I was able to fix this by adding duplicate rules that rewrite unslashed version to slashed versions, but it seems ridiculous that I even had to do that. There are *no* links anywhere on my site to the unslashed version, and the fact that Yahoo was able to find and index the pages makes it apparent that they're displaying incorrect URLs.
This only breaks pages that are virtual folders, while all other pages ending with .htm work fine.
Could the length of the URL be a factor? Some of mine are quite long, and maybe it wants to save space by leaving it off?
Is this a common occurance? Am I just a special case?
When using mod_rewrite to create static-looking URLs, I much prefer creating URLs with a file extension (usually .htm or .html) to avoid any chance of confusion. You can also create URLs with no extension, but no trailing slash either.
You should not need duplicate rules. Just use the rule for the slashed version, and put a "?" after the slash in the RewriteRule pattern.
For example, the two rules
RewriteRule ^subdir/([^/]+)/$ /page.php?page=$1 [L]
RewriteRule ^subdir/(.+)$ /page.php?page=$1 [L]
RewriteRule ^subdir/([^/]+[b])/?$[/b] /page.php?page=$1 [L]
Jim
The "?" makes the trailing slash optional in the regular-expressions pattern to be matched, so that one rule matches the URL with or without the trailing slash, and the rewrite will occur. This eliminates the need for duplicate rules, as stated.

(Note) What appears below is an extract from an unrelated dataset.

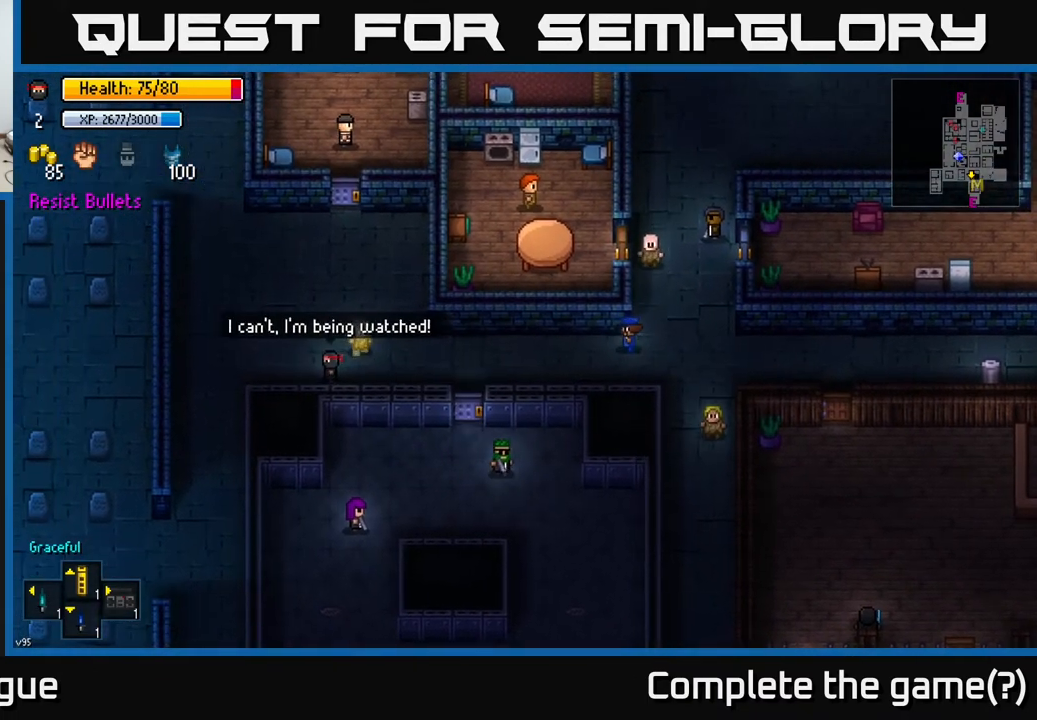
{"buttons": [], "left_stick": "center", "right_stick": "right", "events": [[150, "left_stick", "center"], [283, "right_stick", "right"]]}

But wouldn't that mean that if somebody linked to the unslashed version and another person the slashed version, that the SE's might think these are two separate pages with duplicate content?

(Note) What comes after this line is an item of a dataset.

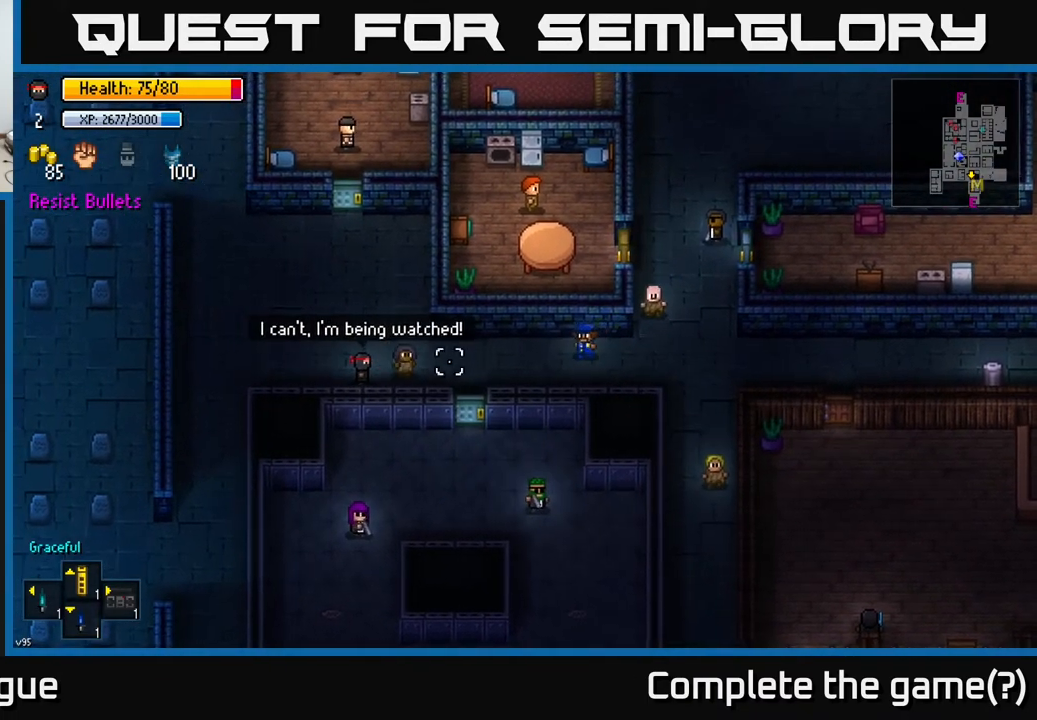
{"buttons": [], "left_stick": "center", "right_stick": "right", "events": []}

Right now I do a 301 from unslashed to slashed. The slashed version is a rewrite to the .php file. This way if a spider follows the unslashed it gets redirected to the slashed, so it knows the original was wrong.
Here's what my .htaccess looks like:
RewriteRule ^(.*)/$ h*tp://www.domain.com/index.php?folder=$1 [L]

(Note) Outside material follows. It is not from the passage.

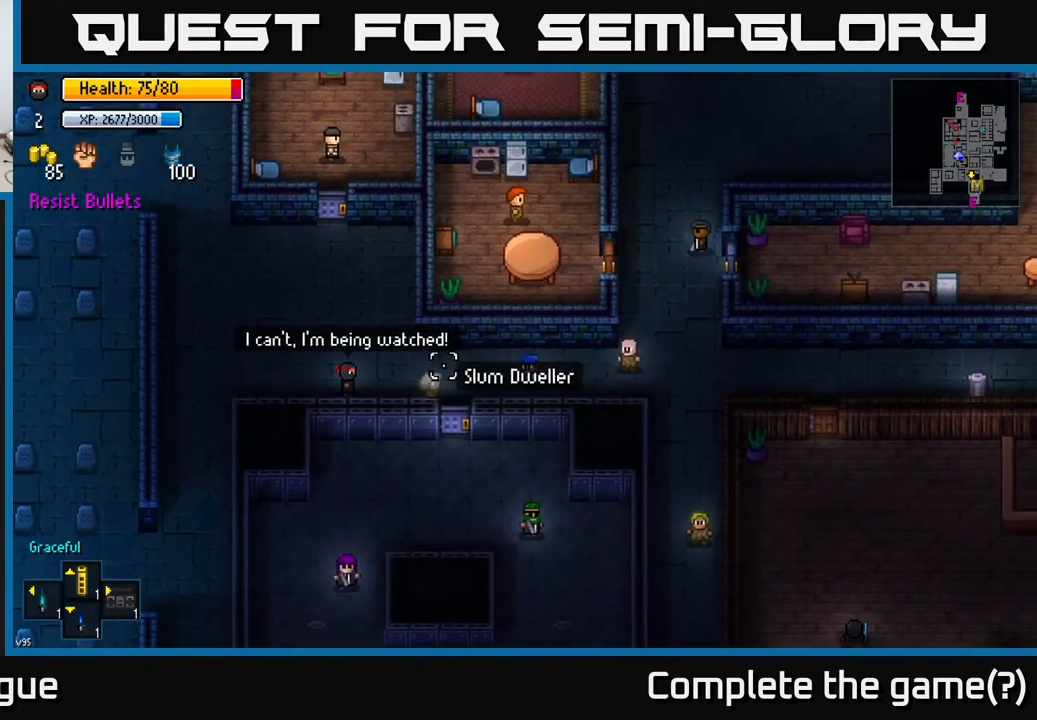
{"buttons": [], "left_stick": "center", "right_stick": "right", "events": []}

RewriteRule ^(.*)/(.*\.html)$ h*tp://www.domain.com/index.php?folder=$1&page=$2 [L]
RewriteRule ^(.*)$ h*tp://www.domain.com/$1/ [R=301,L]
--------------
So if the URL is correct the first time it works perfectly. If it's missing the slash and it doesn't end in .html, it get send through the last rule which adds the slash and sends a 301.
Are there any problems with the method I am using?
RewriteRule ^(.*)/$ h*tp://www.domain.com/index.php?folder=$1 [L]
RewriteRule ^(.*)/(.*\.html)$ h*tp://www.domain.com/index.php?folder=$1&page=$2 [L]
RewriteRule ^(.*)$ h*tp://www.domain.com/$1/ [R=301,L]
The use of negative forward-looking patterns are much more efficient than the .* catch-all, so the file would use considerably less processor resouces by switching to:
Any one or more characters that is not a slash, followed by a slash at the end of a line:
RewriteRule ([^/]+)/$ http://www.domain.com/index.php?folder=$1 [L]
Any one or more characters that is not a slash, followed by a slash, followed by one or more characters that is not a .(dot) followed by html at the end of a line:
RewriteRule ([^/]+)/([^.]+\.html)$ http://www.domain.com/index.php?folder=$1&page=$2 [L]
Any request that does not contain a dot, and does not end in a slash:
RewriteRule ([^.]+[^/])$ http://www.domain.com/$1/ [R=301,L]
Justin